Kim Dority is founder and president of Dority & Associates, an information strategy and content development company. On the advisory board of the University of Denver’s MLIS program, Kim created and teaches a course on alternative career paths for LIS students and practitioners and is the author of Rethinking Information Work: A Career Guide for Librarians and Other Information Professionals and the infonista.com blog.
Dority recently spoke with Guy St. Clair about Columbia University’s M.S. in Information and Knowledge Strategy.
Read the full interview at SMRSHARE, SMR’S knowledge capture site.
Highlights of the interview:
– Guy St. Clair teaches in Columbia University’s School of Continuing Education M.S. in Information and Knowledge Strategy program and is working as a subject matter expert (SME) for the university.
– In describing the program, St. Clair says it is not about information skills or librarianship or similar discrete disciplines. These are important skills and disciplines, but they are primarily about collections.
– A distinguishing characteristic of the information and knowledge strategy program is that it is not a collection-based approach to knowledge development and knowledge sharing (KD/KS). The Columbia University program is a management-based approach to KD/KS.
– While understanding the role and value of these discrete disciplines, corporate and organizational management requires qualified leadership and management staff to pull these – and other – disciplines together, to provide an enterprise-wide approach to knowledge strategy.
– The M.S. in Information and Knowledge Strategy moves KM into the leadership and management arena, educating knowledge strategists to influence corporate and organizational success and positioning them to link the corporate knowledge strategy with organizational business strategy, ensuring organizational effectiveness.
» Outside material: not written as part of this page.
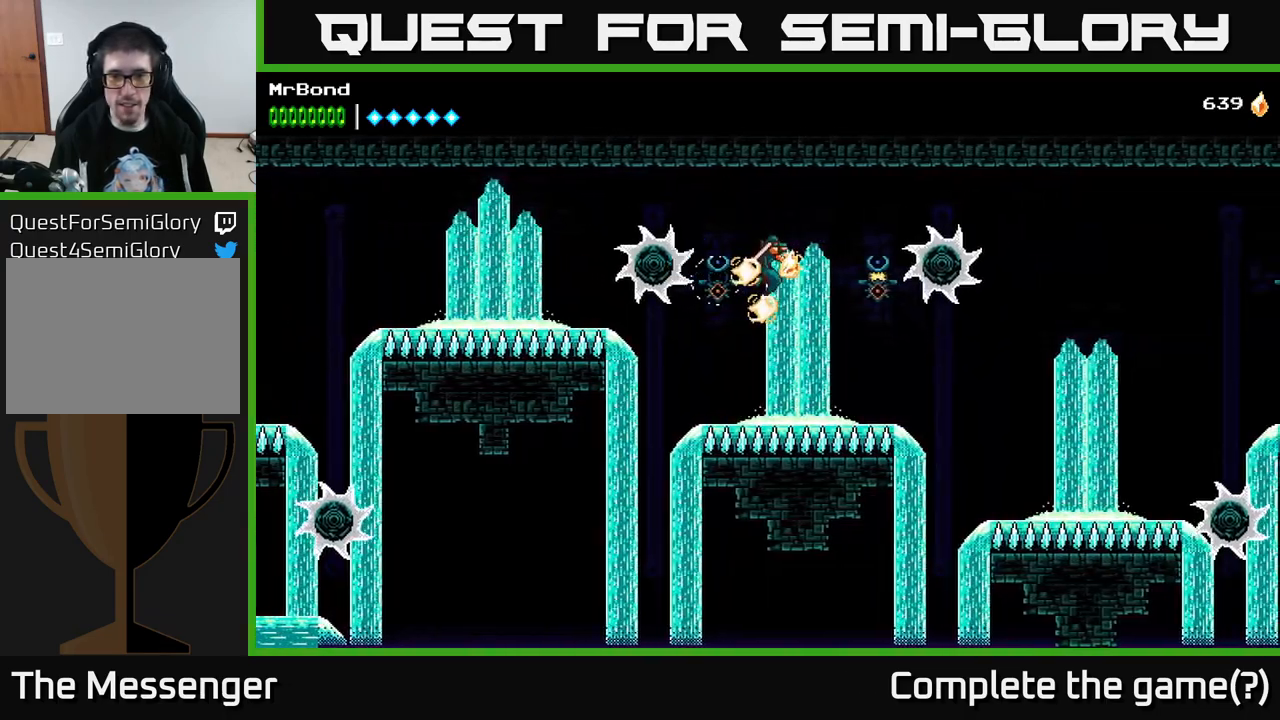
{"buttons": ["R2", "DPAD_RIGHT"], "right_stick": "center", "events": [[50, "R2", "up"], [217, "DPAD_LEFT", "up"], [234, "DPAD_RIGHT", "down"], [267, "R2", "down"]]}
– Knowledge strategists will facilitate new ways of thinking about knowledge, ensuring an enterprise-wide flow of information and knowledge. They will look at things like ROI and performance measures and focus on systems thinking. Their primary role is to be the organization’s change agent in terms of KD/KS. That’s why they are there.
– This education can be universally applied, in any of the information- and human-capital intensive industries.
– To succeed in the program (and as knowledge strategists), students must have energy, be willing to work hard, and be enthusiastic about the role of knowledge in society and in the workplace. They should have leadership skills (or have an interest in developing leadership skills), and they must have a commitment to moving forward in a field that is evolving at a rapid pace. And students must be ambitious, about themselves and about their contribution to the workplace.
– If someone already has the MLIS but has been working for awhile and hit a plateau in their career, Columbia University’s M.S. in Information and Knowledge Strategy is a degree that will be useful for opening up new career opportunities.